§ **CONSIGNES**:
1. Recopiez le passage du discours de Jean-Paul II à Longchamp qui va de « Méditation du Pape » jusqu'à « 23 août 1997. » inclus.
2. Prolongez le discours de Jean-Paul II à Longchamp en reprenant juste après sa dernière phrase.

§ **EXTRAIT CHOISI**:
Méditation du Pape Jean-Paul II lors de la veillée baptismale avec les jeunes

Discours à l’hippodrome de Longchamp du Pape Jean-Paul II le samedi 23 août 1997.

Chers jeunes, chers amis,

1. Pour commencer, je vous salue tous, vous qui êtes ici rassemblés, en redisant les paroles du prophète Ezékiel, car elles comprennent une merveilleuse promesse de Dieu et elles expriment la joie de votre présence: « J’irai vous prendre dans toutes les nations. […] Je vous donnerai un cœur nouveau, je mettrai en vous un esprit nouveau. J’enlèverai votre cœur de pierre, et je vous donnerai un cœur de chair. Je mettrai en vous mon esprit: alors vous suivrez mes lois, vous observerez mes commandements et vous y serez fidèles. […] Vous serez mon peuple, et moi je serai votre Dieu » (Ez 36,24-28).

2. Je salue les évêques français qui nous accueillent et les évêques venus du monde entier. J’adresse aussi mes cordiales salutations aux représentants éminents des autres confessions chrétiennes avec lesquelles nous partageons le même baptême, qui ont tenu à s’associer à cette célébration de la jeunesse.

À la veille du 24 août, on ne peut oublier le douloureux massacre de la Saint-Barthélémy, aux motivations bien obscures dans l’histoire politique et religieuse de la France. Des chrétiens ont accompli des actes que l’Évangile réprouve. Si j’évoque le passé, c’est parce que « reconnaître les fléchissements d’hier est un acte de loyauté et de courage qui nous aide à renforcer notre foi, qui nous fait percevoir les tentations et les difficultés d’aujourd’hui et nous prépare à les affronter » (Tertio millennio adveniente, n. 33). Je m’associe donc volontiers aux initiatives des évêques français, car, avec eux, je suis convaincu que seul le pardon offert et reçu conduit progressivement à un dialogue fécond qui scelle alors une réconciliation pleinement chrétienne. L’appartenance à différentes traditions religieuses ne doit pas constituer aujourd’hui une source d’opposition ou de tension. Bien au contraire, l’amour pour le Christ qui nous est commun nous pousse à chercher sans relâche le chemin de la pleine unité.

3. Les textes liturgiques de notre veillée sont, pour une part, les mêmes que ceux de la Vigile pascale. Ils se rapportent au baptême. L’Évangile de saint Jean raconte la conversation nocturne du Christ avec Nicodème. Venant trouver le Christ, ce membre du Sanhédrin, exprime sa foi: « Rabbi, nous le savons bien, c’est de la part de Dieu que tu es venu nous instruire, car aucun homme ne peut accomplir les signes que tu accomplis si Dieu n’est pas avec lui » (Jn 3, 2). Jésus lui répond: « Amen, Amen, je te le dis: personne, à moins de naître d’en haut, ne peut voir le règne de Dieu » (Jn 3, 3). Nicodème lui demande: « Comment est-il possible de naître quand on est déjà vieux? Est-ce qu’on peut rentrer dans le sein de sa mère pour naître une seconde fois? » (Jn 3, 4). Jésus répond: « Personne, à moins de naître de l’eau et de l’Esprit, ne peut entrer dans le Royaume de Dieu. Ce qui est né de la chair n’est que chair; ce qui est né de l’Esprit est esprit » (Jn 3, 5-6).

§ **MATÉRIEL FOURNI**:
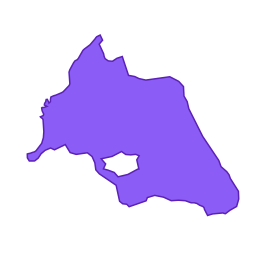 the border of Somogy, rotated 84°
{"feature_id": "HUN-3157", "entity_name": "Somogy", "entity_type": "County", "adm_level": 1, "iso_a3": "HUN", "parent_name": "Hungary", "parent_adm1": "", "projection": "equal_earth", "projection_center": [17.569, 46.411], "detail": "fine", "context": "isolated", "style": "filled", "palette": "violet", "viewbox_px": 256, "rotation_deg": 84, "n_neighbors": 0, "source": "natural_earth", "source_scale": "10m", "svg_char_len": 1766}
<svg xmlns="http://www.w3.org/2000/svg" viewBox="0 0 256 256"><g transform="rotate(84 128 128)"><path d="M96.4,208.8L94.9,208.4L93.5,207.3L93.2,207.1L91.1,206.4L91.1,205.2L92.1,204.9L93.9,204.2L94.9,204.0L93.7,202.4L91.3,202.1L89.1,201.4L88.1,198.3L87.8,196.4L86.0,190.5L85.2,188.7L79.5,182.0L77.9,181.2L66.3,180.8L64.2,179.9L57.3,175.2L55.6,173.6L54.9,171.6L53.7,170.2L46.1,164.7L44.8,163.0L41.3,157.1L36.0,151.5L35.0,150.7L34.0,149.6L32.6,146.0L38.0,144.1L41.6,147.9L51.6,144.5L54.0,144.3L56.6,143.6L59.2,140.6L60.0,136.5L57.5,131.7L56.3,126.2L59.7,125.5L75.7,122.0L77.5,116.0L80.0,111.9L82.2,105.3L81.4,81.1L86.9,72.7L92.6,68.5L102.1,69.0L107.9,66.4L115.3,65.5L144.2,54.6L169.8,41.1L176.2,39.5L181.8,34.3L185.1,32.4L188.9,31.5L202.5,24.8L210.2,25.3L217.4,28.2L220.5,35.3L223.4,40.0L223.1,41.2L222.4,42.4L222.3,52.8L223.3,58.0L216.8,60.5L215.1,60.7L213.9,61.8L212.3,64.8L210.3,67.3L209.3,69.9L209.0,73.0L206.3,78.6L205.1,85.4L204.8,92.6L200.5,99.9L197.8,108.5L199.2,116.0L202.3,117.6L206.4,135.1L203.7,137.2L202.8,141.2L200.0,144.0L183.7,145.8L170.6,161.3L166.2,164.4L159.2,164.6L152.6,166.7L148.4,171.0L148.8,182.3L146.4,188.1L137.9,192.1L142.0,203.4L139.8,207.1L141.5,212.7L144.5,217.1L148.6,220.5L151.0,224.3L150.5,229.6L147.2,231.2L143.3,230.9L143.1,230.0L142.9,227.9L142.2,225.1L142.0,223.6L141.0,221.8L134.2,215.4L128.9,213.2L122.9,212.1L110.7,211.6L109.4,212.3L109.0,212.9L108.5,213.5L107.7,214.0L106.8,211.0L105.3,210.4L101.9,211.6L99.0,211.8L98.6,211.2L98.8,209.6L98.0,206.4L96.4,208.8ZM160.6,122.6L156.8,119.8L155.0,123.1L155.0,128.1L154.1,133.0L150.7,136.9L154.6,146.8L155.8,157.9L161.4,154.0L166.1,156.7L167.8,152.3L170.8,146.3L175.5,143.0L174.2,133.0L169.9,122.6L169.9,121.5L160.6,122.6Z" fill="#8b5cf6" stroke="#5b21b6" stroke-width="1.5"/></g></svg>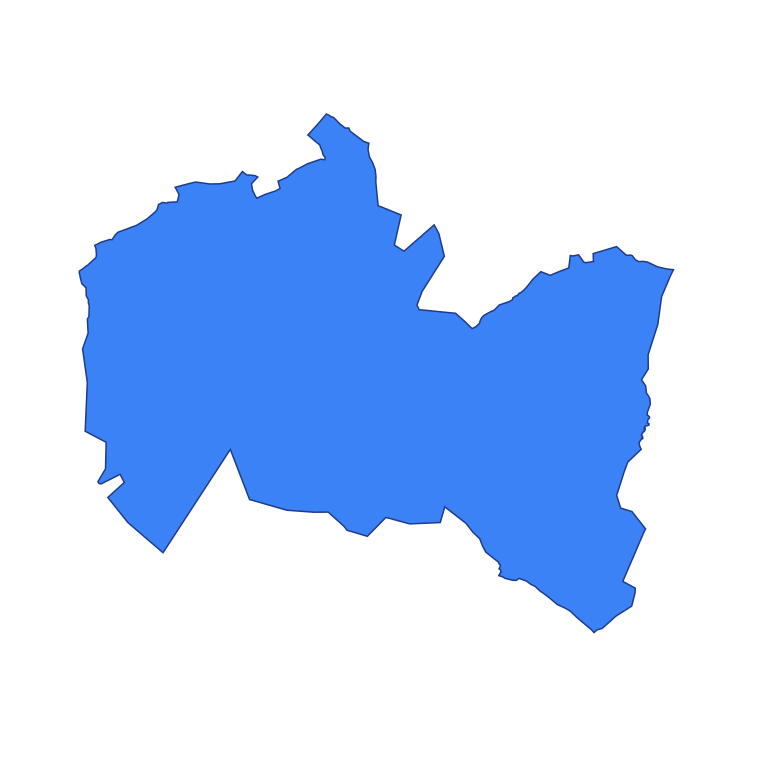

§ **RÉPONSES PAR CONSIGNE**:
1.
Méditation du Pape Jean-Paul II lors de la veillée baptismale avec les jeunes

Discours à l’hippodrome de Longchamp du Pape Jean-Paul II le samedi 23 août 1997.

2.
Jésus fait passer Nicodème des réalités visibles aux réalités invisibles. Chacun de nous est né de l’homme et de la femme, d’un père et d’une mère ; cette naissance est le point de départ de toute notre existence. Nicodème pense à cette réalité naturelle. Au contraire, le Christ est venu dans le monde pour révéler une autre naissance, la naissance spirituelle. Quand nous professons notre foi, nous disons qui est le Christ: « Je crois en un seul Seigneur, Jésus Christ, le Fils unique de Dieu, né du Père avant tous les siècles: engendré, non pas créé, consubstantiel au Père, consubstantialis Patri ; par lui tout a été fait, per quem omnia facta sunt; pour nous les hommes, et pour notre salut, il descendit du ciel; par l’Esprit Saint, il a pris chair de la Vierge Marie et s’est fait homme, descendit de cælis et incarnatus est de Spiritu Sancto ex Maria virgine et homo factus est ». Oui, jeunes, mes amis, le Fils de Dieu s’est aussi fait homme pour vous tous, pour chacun de vous!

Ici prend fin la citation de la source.